Месье Дево неспроста сделал рассказы более похожими на мои. Будь я хорошей ученицей, положила бы два комплекта тетрадей рядом, чтобы посмотреть, как месье Дево изменил по несколько слов в каждом предложении. Но меня это не интересовало. По правде говоря, игра в писательство меня утомила. Всю весну мое тело было тяжелым и вялым. Я думала о своих внутренностях, о странных формах с их странной мягкостью, и не могла понять, что заставляет меня просыпаться посреди ночи, обливаясь потом, – страх или отвращение. Когда мне не удавалось снова уснуть, лягушки и совы по очереди передавали мне какое-то послание. Иногда мальчики постарше, которые уже окончили школу, свистели мне вслед или говорили какую-нибудь непристойность мне в лицо, а потом разражались смехом. Несколько лет назад они бросали камнями в нас с Фабьенной, но теперь, похоже, потеряли к ней интерес.
Я не рассказывала Фабьенне обо всем, что меня тревожило. Рядом с ней я могла быть прежней Аньес. Тело становилось тяжелее, замедляя разум, который и без того не был быстрым, но меня все еще поддерживала легкость и бойкость Фабьенны.
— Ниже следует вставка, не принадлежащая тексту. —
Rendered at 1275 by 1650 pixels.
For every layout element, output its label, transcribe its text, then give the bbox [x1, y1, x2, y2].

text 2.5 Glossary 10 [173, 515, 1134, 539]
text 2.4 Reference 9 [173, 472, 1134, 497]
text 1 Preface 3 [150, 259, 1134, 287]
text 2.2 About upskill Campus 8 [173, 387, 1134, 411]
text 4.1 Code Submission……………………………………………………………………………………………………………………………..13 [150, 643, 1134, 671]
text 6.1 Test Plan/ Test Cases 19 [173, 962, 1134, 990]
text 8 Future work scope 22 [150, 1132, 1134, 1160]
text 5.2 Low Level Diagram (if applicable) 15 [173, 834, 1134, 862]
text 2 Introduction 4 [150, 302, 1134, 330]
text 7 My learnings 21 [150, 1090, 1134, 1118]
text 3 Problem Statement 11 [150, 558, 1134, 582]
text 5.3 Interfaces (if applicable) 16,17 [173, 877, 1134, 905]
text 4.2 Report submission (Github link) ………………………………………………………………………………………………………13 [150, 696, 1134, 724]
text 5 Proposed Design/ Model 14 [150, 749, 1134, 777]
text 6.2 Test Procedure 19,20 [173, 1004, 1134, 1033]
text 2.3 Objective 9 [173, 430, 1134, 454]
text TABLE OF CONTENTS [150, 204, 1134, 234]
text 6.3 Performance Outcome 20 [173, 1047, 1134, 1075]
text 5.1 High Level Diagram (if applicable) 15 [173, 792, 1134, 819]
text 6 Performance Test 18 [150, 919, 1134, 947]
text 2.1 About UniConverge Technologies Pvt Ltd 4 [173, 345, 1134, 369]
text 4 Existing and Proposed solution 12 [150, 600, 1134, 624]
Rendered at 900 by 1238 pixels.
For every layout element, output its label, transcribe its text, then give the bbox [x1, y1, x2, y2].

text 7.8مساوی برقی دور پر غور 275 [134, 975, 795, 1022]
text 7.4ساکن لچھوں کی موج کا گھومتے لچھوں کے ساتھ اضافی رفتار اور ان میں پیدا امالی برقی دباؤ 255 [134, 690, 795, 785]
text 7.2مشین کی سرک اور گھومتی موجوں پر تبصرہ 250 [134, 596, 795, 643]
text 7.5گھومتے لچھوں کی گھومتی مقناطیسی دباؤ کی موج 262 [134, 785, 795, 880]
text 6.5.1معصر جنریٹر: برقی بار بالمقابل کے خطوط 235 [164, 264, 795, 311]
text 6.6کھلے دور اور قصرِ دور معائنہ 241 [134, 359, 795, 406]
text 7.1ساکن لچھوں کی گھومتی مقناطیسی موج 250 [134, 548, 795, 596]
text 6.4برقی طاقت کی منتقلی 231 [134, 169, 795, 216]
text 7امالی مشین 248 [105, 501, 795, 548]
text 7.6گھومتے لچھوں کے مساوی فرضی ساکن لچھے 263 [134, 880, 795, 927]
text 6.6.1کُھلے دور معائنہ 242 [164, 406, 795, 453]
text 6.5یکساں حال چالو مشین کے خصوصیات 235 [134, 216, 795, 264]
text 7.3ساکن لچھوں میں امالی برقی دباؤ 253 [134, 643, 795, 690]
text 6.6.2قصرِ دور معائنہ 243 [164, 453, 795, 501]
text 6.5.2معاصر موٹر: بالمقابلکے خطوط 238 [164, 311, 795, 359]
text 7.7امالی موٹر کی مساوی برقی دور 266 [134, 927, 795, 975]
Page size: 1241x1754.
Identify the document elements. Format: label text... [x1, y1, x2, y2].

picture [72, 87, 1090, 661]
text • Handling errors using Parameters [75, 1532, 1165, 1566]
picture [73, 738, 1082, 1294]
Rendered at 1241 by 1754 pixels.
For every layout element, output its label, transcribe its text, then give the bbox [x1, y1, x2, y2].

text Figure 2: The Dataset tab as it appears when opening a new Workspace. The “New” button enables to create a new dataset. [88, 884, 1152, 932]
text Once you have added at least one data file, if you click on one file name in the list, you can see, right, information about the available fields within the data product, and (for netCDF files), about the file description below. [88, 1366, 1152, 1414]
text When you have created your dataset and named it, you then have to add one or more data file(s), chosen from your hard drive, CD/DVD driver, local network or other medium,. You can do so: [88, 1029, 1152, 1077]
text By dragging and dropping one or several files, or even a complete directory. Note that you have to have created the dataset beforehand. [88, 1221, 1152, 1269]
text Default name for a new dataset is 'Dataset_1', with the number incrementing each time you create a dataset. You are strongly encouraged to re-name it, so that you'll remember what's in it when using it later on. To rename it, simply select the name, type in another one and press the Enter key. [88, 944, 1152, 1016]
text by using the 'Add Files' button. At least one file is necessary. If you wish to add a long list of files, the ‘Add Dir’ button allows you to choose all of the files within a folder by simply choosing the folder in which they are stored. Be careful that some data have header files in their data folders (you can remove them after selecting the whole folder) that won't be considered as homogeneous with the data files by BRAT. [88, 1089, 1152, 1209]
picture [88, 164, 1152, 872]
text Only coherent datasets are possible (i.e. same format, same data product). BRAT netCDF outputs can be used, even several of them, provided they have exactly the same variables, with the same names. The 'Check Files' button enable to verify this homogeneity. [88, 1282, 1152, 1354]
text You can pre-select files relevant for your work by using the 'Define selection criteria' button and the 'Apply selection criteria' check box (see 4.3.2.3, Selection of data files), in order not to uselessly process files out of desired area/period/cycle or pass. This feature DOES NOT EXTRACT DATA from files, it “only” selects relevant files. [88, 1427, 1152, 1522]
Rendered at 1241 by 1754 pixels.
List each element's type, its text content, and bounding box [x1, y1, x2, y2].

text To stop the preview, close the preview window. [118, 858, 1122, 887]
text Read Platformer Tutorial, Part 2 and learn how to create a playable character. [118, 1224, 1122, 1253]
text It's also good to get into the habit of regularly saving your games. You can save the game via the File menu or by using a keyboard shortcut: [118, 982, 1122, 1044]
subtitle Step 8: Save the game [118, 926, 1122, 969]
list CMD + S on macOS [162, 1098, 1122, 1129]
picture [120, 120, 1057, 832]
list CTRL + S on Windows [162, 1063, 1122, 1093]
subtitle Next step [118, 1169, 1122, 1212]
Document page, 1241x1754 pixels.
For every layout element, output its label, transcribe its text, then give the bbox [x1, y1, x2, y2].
Иногда я лежала у подножия дерева и смотрела на ее свешивающиеся надо мной ноги.
– Залезай сюда, – говорила она, хотя знала, что я ни за что не смогу забраться так высоко.
Я глупо улыбалась в ответ. То, что я не могла за ней угнаться, не имело никакого значения. Я жила через нее. Позади оставалась лишь моя оболочка.
Но было нечто, чего я не могла оставить. С весны до лета я помогала ухаживать за моим братом Жаном больше, чем раньше, но он редко притрагивался к еде и питью, которые я приносила ему в комнату. Мать велела мне ходить бесшумно и не докучать ему разговорами, если только он сам не захочет поговорить. Он никогда не хотел. Я знала: мать боялась, что не сможет сохранять при нем молчание и спокойствие. Она легко могла броситься на колени и умолять его есть, говорить, жить. Он не мог и не хотел этого ни ради нее, ни ради кого-либо еще. Я видела страх матери и смирение отца. Им предстояло потерять его во второй раз, и они ничего не могли с этим поделать так же, как ничего не смогли поделать, когда его забрали немцы. Еще я видела, что Жан не испытывал к нам ни жалости, ни теплоты. Мы, как свиньи в свинарнике, воробьи на подоконнике и сверчки в траве, находились по ту сторону от него. С чего ему было беспокоиться о наших чувствах? На его месте я бы относилась ко всем и всему в мире с таким же безразличием. Для этого мне даже не нужно было оказаться настолько близко к смерти, как Жан. В то лето моя семья, соседи, школьные товарищи, месье Дево и все люди в мире находились по ту сторону от меня. На моей стороне была только Фабьенна.
Однажды, когда Фабьенна спросила о Жане, я сказала, что внезапная легкая смерть была бы в десять раз лучше, чем медленная.
– Нет, – возразила она. – Быть живым в сто раз лучше, чем мертвым.
– Мы говорим о разных вещах, не так ли?
– Но почему тебя вообще беспокоит, каково быть мертвой? Мы еще долго не умрем.
– Тогда почему все наши рассказы о мертвых детях? – спросила я.
Я думала о ввалившихся глазах Жана, о его невидящем взгляде и ключицах, так ужасно выпиравших, что иногда мне хотелось обмотать ему шею шарфом, прикрыть любую оголенную часть тела, которое под одеялом, вероятно, напоминало скелет.
– Именно по той причине, что они мертвы, а мы нет, – ответила Фабьенна. – Не будь такой мрачной.
Какое странное обвинение. Фабьенна была в десять раз мрачнее, чем я. Разница между нами заключалась в том, что я уважала смерть, боялась ее и предпочитала не думать о ней без крайней необходимости. Для Фабьенны смерть была розыгрышем. На него покупались только слабаки, глупцы и неудачники.